Collier’s call sign is “Wardaddy” and we quickly see why. The opening scene
tells us, his crew is the only survivor or a raid. Later on when he is teamed
up with a tank squad under the command of a young lieutenant, he quickly puts
the young officer in his place while at the same time ensuring that the other sergeants
carry out the orders. When the officer is Killed, he takes over command of the
squad, all of the other sergeant in the squad already know him and respect his
leadership. All this works to define the character as the movie proceeds.
The
crew is rounded off by gunner Boyd Swan (Shia LaBeouf, Lawless, 2012), who
takes the shape of a Southern Preacher, often quoting Verse to apply to a
situation and trying to offer a sort of moral compass to the crew.
The
crew is tasked to support the taking of a town, with a small squad of Shermans.

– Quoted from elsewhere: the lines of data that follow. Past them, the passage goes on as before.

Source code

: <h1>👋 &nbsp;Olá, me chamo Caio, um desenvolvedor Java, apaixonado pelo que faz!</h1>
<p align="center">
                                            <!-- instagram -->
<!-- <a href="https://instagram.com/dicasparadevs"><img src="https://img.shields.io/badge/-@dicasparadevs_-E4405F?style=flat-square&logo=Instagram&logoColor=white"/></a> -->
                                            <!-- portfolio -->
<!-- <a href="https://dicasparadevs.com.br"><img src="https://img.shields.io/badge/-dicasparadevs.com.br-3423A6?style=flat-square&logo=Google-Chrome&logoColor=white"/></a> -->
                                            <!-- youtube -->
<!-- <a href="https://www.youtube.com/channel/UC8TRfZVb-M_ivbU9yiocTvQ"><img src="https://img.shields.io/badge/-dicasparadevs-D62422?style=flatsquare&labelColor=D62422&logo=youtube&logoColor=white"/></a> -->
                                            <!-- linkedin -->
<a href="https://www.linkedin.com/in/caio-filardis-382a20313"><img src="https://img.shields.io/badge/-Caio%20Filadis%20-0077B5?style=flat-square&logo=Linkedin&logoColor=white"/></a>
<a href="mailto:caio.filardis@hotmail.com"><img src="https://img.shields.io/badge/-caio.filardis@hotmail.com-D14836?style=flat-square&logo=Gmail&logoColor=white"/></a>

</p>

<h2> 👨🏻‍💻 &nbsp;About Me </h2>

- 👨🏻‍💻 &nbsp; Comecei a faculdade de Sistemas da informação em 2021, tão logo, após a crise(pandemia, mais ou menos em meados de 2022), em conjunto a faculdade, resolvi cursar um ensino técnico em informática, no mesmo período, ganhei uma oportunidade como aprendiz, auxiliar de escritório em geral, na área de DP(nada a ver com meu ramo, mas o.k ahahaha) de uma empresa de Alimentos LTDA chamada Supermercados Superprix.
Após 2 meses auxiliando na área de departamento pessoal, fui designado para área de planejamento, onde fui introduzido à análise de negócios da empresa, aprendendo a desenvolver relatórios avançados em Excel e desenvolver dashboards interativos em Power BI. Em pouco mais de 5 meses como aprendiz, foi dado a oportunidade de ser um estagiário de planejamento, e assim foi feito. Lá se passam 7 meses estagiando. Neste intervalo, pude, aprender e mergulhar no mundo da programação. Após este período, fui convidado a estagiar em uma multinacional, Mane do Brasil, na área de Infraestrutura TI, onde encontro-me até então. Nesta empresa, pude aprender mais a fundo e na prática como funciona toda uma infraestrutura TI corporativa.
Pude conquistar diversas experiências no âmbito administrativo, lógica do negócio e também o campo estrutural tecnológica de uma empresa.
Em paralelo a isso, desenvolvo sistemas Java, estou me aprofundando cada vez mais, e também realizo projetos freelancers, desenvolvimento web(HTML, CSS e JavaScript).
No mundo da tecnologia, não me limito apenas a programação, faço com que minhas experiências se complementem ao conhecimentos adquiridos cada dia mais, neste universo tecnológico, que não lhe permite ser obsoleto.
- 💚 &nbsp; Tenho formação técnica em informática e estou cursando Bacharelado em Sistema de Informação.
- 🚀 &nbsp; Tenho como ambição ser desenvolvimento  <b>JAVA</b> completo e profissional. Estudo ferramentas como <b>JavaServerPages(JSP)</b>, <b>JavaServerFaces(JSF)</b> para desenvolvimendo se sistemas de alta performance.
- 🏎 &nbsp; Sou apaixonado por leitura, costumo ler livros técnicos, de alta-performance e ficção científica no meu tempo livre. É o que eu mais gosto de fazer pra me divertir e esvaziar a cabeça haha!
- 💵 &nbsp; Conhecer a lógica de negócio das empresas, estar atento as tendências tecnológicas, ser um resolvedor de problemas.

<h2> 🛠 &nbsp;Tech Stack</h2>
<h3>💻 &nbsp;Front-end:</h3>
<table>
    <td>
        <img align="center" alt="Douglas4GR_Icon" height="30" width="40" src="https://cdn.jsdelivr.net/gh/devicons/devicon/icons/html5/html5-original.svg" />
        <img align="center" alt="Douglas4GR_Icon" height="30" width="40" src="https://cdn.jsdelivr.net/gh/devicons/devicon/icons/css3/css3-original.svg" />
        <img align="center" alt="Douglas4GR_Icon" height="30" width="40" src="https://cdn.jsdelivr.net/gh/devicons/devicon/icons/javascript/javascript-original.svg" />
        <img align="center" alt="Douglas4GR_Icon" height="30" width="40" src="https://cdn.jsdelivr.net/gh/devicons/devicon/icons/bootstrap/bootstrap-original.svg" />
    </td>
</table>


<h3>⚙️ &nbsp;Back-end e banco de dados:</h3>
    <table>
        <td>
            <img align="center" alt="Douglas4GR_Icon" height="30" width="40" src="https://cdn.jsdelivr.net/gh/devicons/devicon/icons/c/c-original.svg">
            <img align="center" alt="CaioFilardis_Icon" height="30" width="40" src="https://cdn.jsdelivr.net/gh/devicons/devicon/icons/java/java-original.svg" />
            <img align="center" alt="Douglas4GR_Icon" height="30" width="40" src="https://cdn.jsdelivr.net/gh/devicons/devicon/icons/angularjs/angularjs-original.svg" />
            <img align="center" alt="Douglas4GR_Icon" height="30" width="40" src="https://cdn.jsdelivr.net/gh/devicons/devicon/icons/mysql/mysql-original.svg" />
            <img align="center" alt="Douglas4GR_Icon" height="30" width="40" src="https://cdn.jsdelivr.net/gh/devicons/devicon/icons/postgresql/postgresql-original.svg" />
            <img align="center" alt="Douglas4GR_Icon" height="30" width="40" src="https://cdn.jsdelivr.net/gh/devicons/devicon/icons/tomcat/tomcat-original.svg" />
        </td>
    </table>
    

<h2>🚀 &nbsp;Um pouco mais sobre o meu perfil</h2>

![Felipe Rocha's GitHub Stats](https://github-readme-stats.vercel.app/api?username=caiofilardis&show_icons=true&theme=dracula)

The captain leading the attack (Jason Isaacs, After the Fall, 2014) in the
nearby village gives Collier his instructions, where the Tough Collier simply –
politely – asks to lead his tanks a certain route, The captain simply replies
that he knows him and his reputation, and he should do as he needs to . In this moment we see what could make this a
much better film, attention to detail, little lines that give us character.
Before
this attack the team is resting up in the town they just entered, as they
approach the town they see the bodies of Germans, young and old, strung up for
not fighting the Allies. When the town is taken the Burgermeister is leading out people under a white flag,
among those coming out is an SS officer, Collier shouts down to the
Burgermeister (in fluent German) if the officer is responsible for the
hangings, yes. On Collier’s orders the officer is taken aside and shot.
This
is a motive which carries through the movie. In this town scene. Collier spies
a nervous woman by a window and goes to see what or who she might be hiding, It is her cousin. The
women are treated well, by Collier and young Norman, the crew eventually arrive
and share a meal cooked from supplies Collier gave the Germans. The crew
through Grady is controlled through their childish actions to the German. What we
see is a politically correct view that the ordinary German people were as much
victims as others. Indeed the hatred is saved of the Nazis, such as SS soldiers.
Collier
can be cruel, as with the rest of the crew, we see this when he forces young
Norman to shoot a German prisoner, one caught wearing a US officer’s coat. This
is done for his own good. It comes after
a blood battle to clear the way for trapped troupes which has caused the deaths
of a number of the other crews.
Unfortunately
it is the battle scenes which although done well and I have to say violently,
let the movie down a little. They reminded me of the cheap made for TV movies
which show a sweeping panoramic shot of a great scene (usually poor CGI) and
then show all of the fighting close up and clearly limited. I felt a bit like
that watching a scene clearly limited by budget.
If
we compare it to Lebanon, (Samuel Maoz, 2009), we get the same sense of claustrophobic
struggle with which the crews must carry on.
The
movie works towards the great climax where the crew holds off an advancing SS battalion,
by which stage Norman’s transformation to a fighting soldier is complete, so
much so that he gains his new warname of “Machine”.
The
movie is stylised, not least of all with the various hair-styles worn by the
crew, I suspect crafted to suit the personalities of each of the crew members.
This
is a war movie but not an epic. The effects are close up without any big
expensive sweeping shots that we have seen in movies like Saving Private Ryan
(Spielberg, 1998) or even Bridge at Ramagen (John Guillermin 1969). If I had to
liken this to a particular movie, it would be Ramagen, with Segal’s Lieutenant
Hartman being an analogue of Colliers’. The danger with close action shots is that
certain extras can pop-up more than necessary, there was one soldier who seemed
to pop-up a few times here when they could have used another extra, scrappy.
A
firm 3star movie, not bad but will not be a classic.